## Task statement
For this exercise, copy out each line of the material below that includes "assign".

※

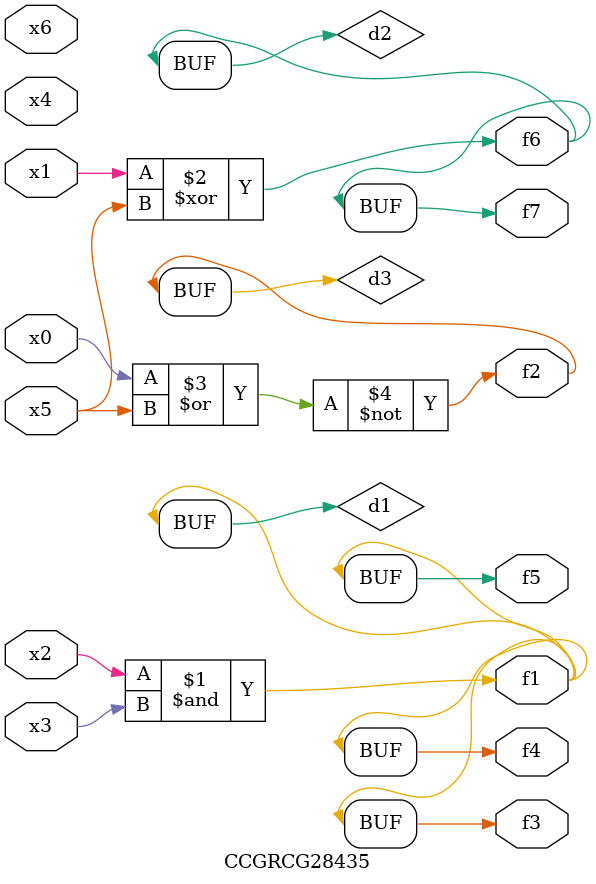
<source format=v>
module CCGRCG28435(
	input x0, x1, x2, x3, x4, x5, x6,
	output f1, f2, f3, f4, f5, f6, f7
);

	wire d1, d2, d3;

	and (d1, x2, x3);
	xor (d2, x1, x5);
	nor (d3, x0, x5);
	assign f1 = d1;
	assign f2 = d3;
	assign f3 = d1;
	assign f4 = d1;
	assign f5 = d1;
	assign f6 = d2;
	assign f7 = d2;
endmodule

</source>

※

## Task response
	assign f1 = d1;
	assign f2 = d3;
	assign f3 = d1;
	assign f4 = d1;
	assign f5 = d1;
	assign f6 = d2;
	assign f7 = d2;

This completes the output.